### Aim of the exercise
What are the lines from the top of the entries below through the line containing "Some men are BEYOND idiot stupid as we"? Return them exactly, both ends included, without the pictures.

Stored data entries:
■ ■ ■ ■
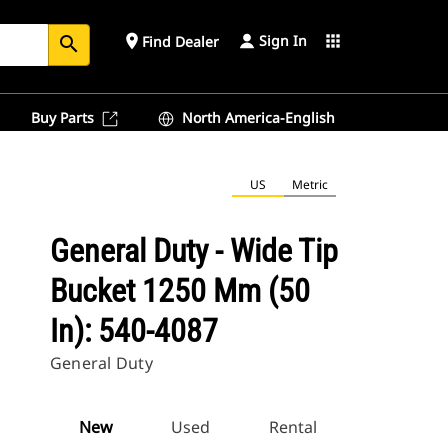
Sign In
place
apps
Find Dealer
search
Buy Parts
North America-English
US
Metric
General Duty - Wide Tip
Bucket 1250 Mm (50
In): 540-4087
General Duty
New
Used
Rental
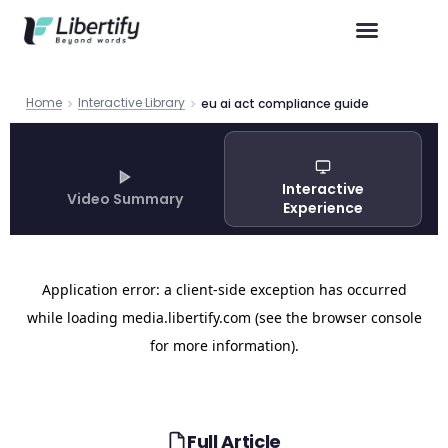
Home
Interactive Library
eu ai act compliance guide
Interactive
Video Summary
Experience
Full Article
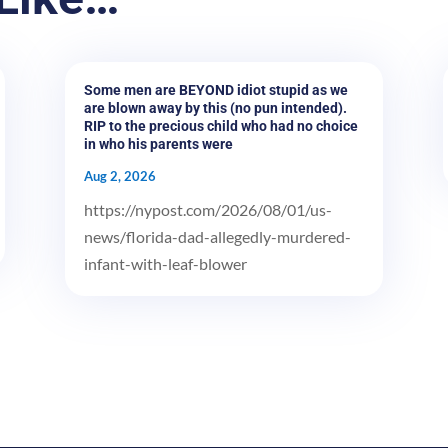
Some men are BEYOND idiot stupid as we
are blown away by this (no pun intended).
RIP to the precious child who had no choice
in who his parents were
Aug 2, 2026
https://nypost.com/2026/08/01/us-
news/florida-dad-allegedly-murdered-
infant-with-leaf-blower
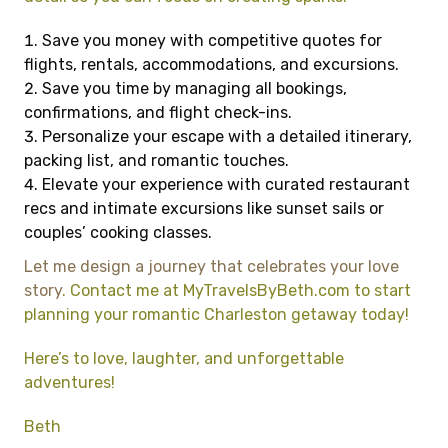
Save you money with competitive quotes for
flights, rentals, accommodations, and excursions.
Save you time by managing all bookings,
confirmations, and flight check-ins.
Personalize your escape with a detailed itinerary,
packing list, and romantic touches.
Elevate your experience with curated restaurant
recs and intimate excursions like sunset sails or
couples’ cooking classes.
Let me design a journey that celebrates your love
story
. Contact me at MyTravelsByBeth.com to start
planning your romantic Charleston getaway today!
Here’s to love, laughter, and unforgettable
adventures!
Beth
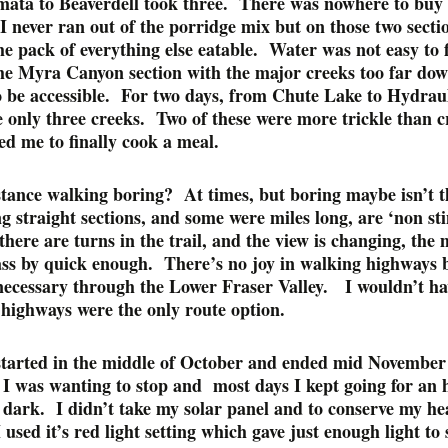
ata to Beaverdell took three. There was nowhere to buy 
 never ran out of the porridge mix but on those two sectio
e pack of everything else eatable. Water was not easy to 
he Myra Canyon section with the major creeks too far dow
o be accessible. For two days, from Chute Lake to Hydrau
e only three creeks. Two of these were more trickle than c
ed me to finally cook a meal.
stance walking boring? At times, but boring maybe isn’t t
 straight sections, and some were miles long, are ‘non st
here are turns in the trail, and the view is changing, the 
ass by quick enough. There’s no joy in walking highways 
necessary through the Lower Fraser Valley. I wouldn’t h
f highways were the only route option.
started in the middle of October and ended mid November 
e I was wanting to stop and most days I kept going for an 
 dark. I didn’t take my solar panel and to conserve my he
I used it’s red light setting which gave just enough light to 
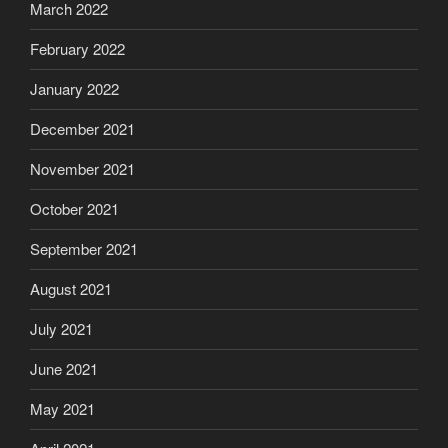
March 2022
February 2022
January 2022
December 2021
November 2021
October 2021
September 2021
August 2021
July 2021
June 2021
May 2021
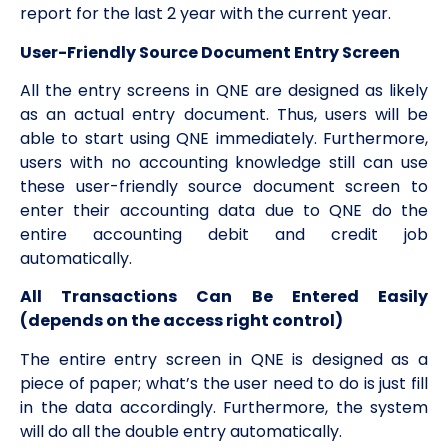
report for the last 2 year with the current year.
User-Friendly Source Document Entry Screen
All the entry screens in QNE are designed as likely
as an actual entry document. Thus, users will be
able to start using QNE immediately. Furthermore,
users with no accounting knowledge still can use
these user-friendly source document screen to
enter their accounting data due to QNE do the
entire accounting debit and credit job
automatically.
All Transactions Can Be Entered Easily
(depends on the access right control)
The entire entry screen in QNE is designed as a
piece of paper; what’s the user need to do is just fill
in the data accordingly. Furthermore, the system
will do all the double entry automatically.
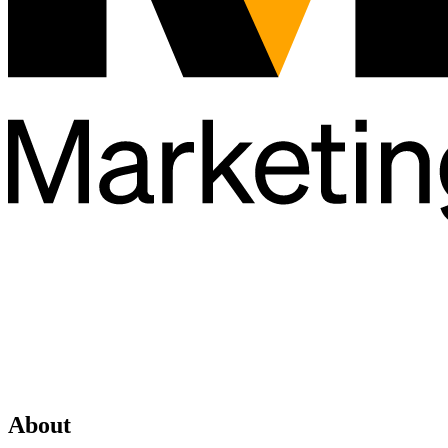
About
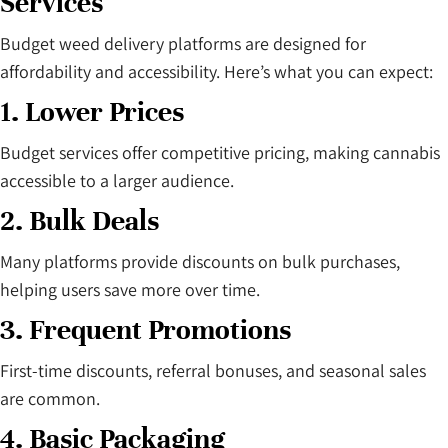
Services
Budget weed delivery platforms are designed for
affordability and accessibility. Here’s what you can expect:
1. Lower Prices
Budget services offer competitive pricing, making cannabis
accessible to a larger audience.
2. Bulk Deals
Many platforms provide discounts on bulk purchases,
helping users save more over time.
3. Frequent Promotions
First-time discounts, referral bonuses, and seasonal sales
are common.
4. Basic Packaging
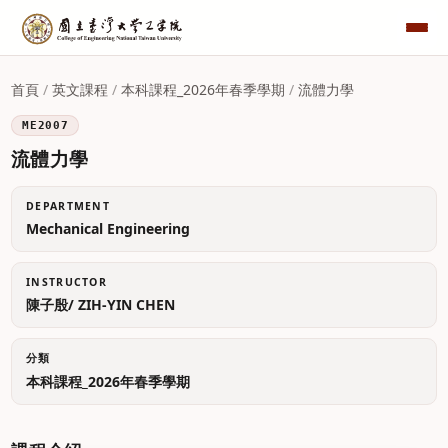
首頁
/
英文課程
/
本科課程_2026年春季學期
/
流體力學
ME2007
流體力學
DEPARTMENT
Mechanical Engineering
INSTRUCTOR
陳子殷/ ZIH-YIN CHEN
分類
本科課程_2026年春季學期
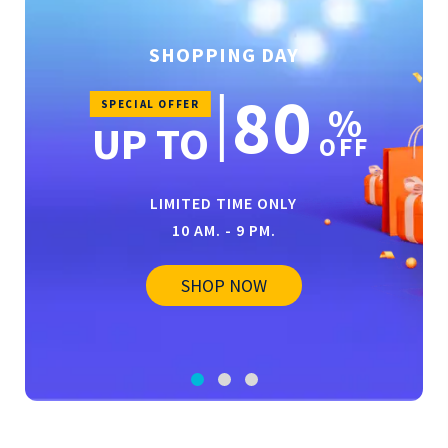
SHOPPING DAY
80
SPECIAL OFFER
%
UP TO
OFF
LIMITED TIME ONLY
10 AM. - 9 PM.
SHOP NOW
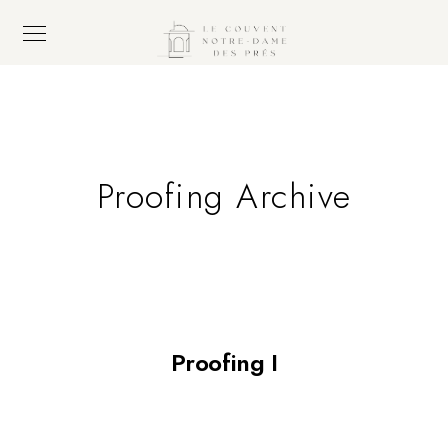
Proofing Archive
Proofing I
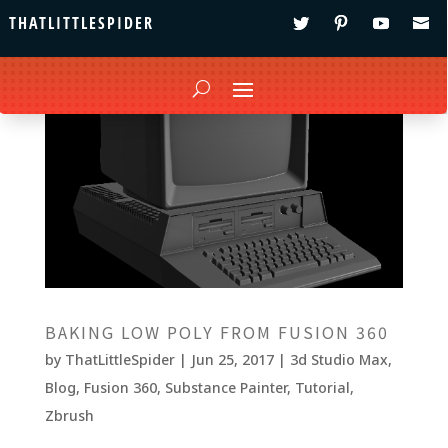
THATLITTLESPIDER
BAKING LOW POLY FROM FUSION 360
by
ThatLittleSpider
|
Jun 25, 2017
|
3d Studio Max
,
Blog
,
Fusion 360
,
Substance Painter
,
Tutorial
,
Zbrush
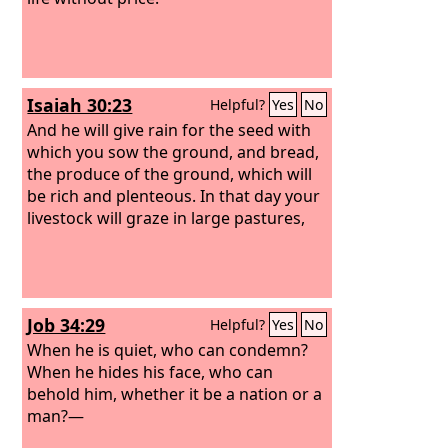
Isaiah 30:23
Helpful?
Yes
No
And he will give rain for the seed with
which you sow the ground, and bread,
the produce of the ground, which will
be rich and plenteous. In that day your
livestock will graze in large pastures,
Job 34:29
Helpful?
Yes
No
When he is quiet, who can condemn?
When he hides his face, who can
behold him, whether it be a nation or a
man?—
■ ■ ■ ■
### Response below
Sign In
place
apps
Find Dealer
search
Buy Parts
North America-English
US
Metric
General Duty - Wide Tip
Bucket 1250 Mm (50
In): 540-4087
General Duty
New
Used
Rental
Home
Interactive Library
eu ai act compliance guide
Interactive
Video Summary
Experience
Full Article
Some men are BEYOND idiot stupid as we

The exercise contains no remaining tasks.